### TEXTO PROPORCIONADO
#####

El chileno tiene una relación compleja con el paisaje: varios ensayistas han reflexionado sobre eso (Luis Oyarzún, el psiquiatra Armando Roa, entre otros). Por aquí tienen que haberse paseado los poetas Pablo Neruda y su amigo Juvencio Valle (quien pasó sus últimos días en una comunidad aledaña a este lugar), sureños exiliados que encontraron en estos parajes la resonancia de su infancia agreste. Ellos comprendieron lo que esta esquina única en el planeta significaba, ellos vieron “dentro” de la materia y el alma de la tierra. ¿Qué pueden entender de eso los funcionarios municipales que, en vez de cuidar el patrimonio natural e histórico que les fue encomendado, les facilitan las cosas a quienes hacen negocios fáciles devastando nuestro paisaje, que es casi lo mismo que devastar nuestro ser más profundo?

#####

[Registros de una fuente de datos]
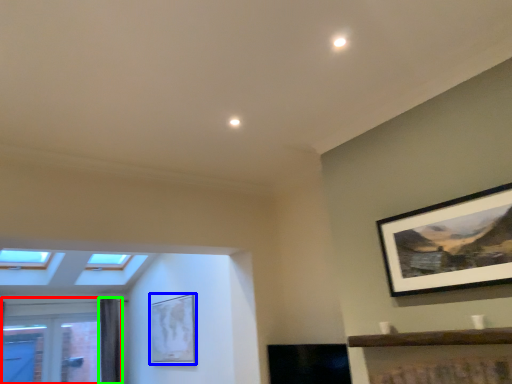
Question: Based on their relative distances, which object is nearer to window (highlighted by a red box)? Choose from picture frame (highlighted by a blue box) and curtain (highlighted by a green box).

Choices:
 (A) picture frame
 (B) curtain

Answer: (B)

#####

### LISTA DE TAREAS
1 – ¿Qué personas aparecen nombradas en el texto sobre el paisaje chileno? Enuméralas todas.
2 – ¿Puedes reproducir el pasaje del texto sobre el paisaje chileno que empieza en las palabras "El chileno tiene" y termina después de "ser más profundo?"?

### SOLUCIONES
1 – Luis Oyarzún, Armando Roa, Pablo Neruda, Juvencio Valle

2 –
El chileno tiene una relación compleja con el paisaje: varios ensayistas han reflexionado sobre eso (Luis Oyarzún, el psiquiatra Armando Roa, entre otros). Por aquí tienen que haberse paseado los poetas Pablo Neruda y su amigo Juvencio Valle (quien pasó sus últimos días en una comunidad aledaña a este lugar), sureños exiliados que encontraron en estos parajes la resonancia de su infancia agreste. Ellos comprendieron lo que esta esquina única en el planeta significaba, ellos vieron “dentro” de la materia y el alma de la tierra. ¿Qué pueden entender de eso los funcionarios municipales que, en vez de cuidar el patrimonio natural e histórico que les fue encomendado, les facilitan las cosas a quienes hacen negocios fáciles devastando nuestro paisaje, que es casi lo mismo que devastar nuestro ser más profundo?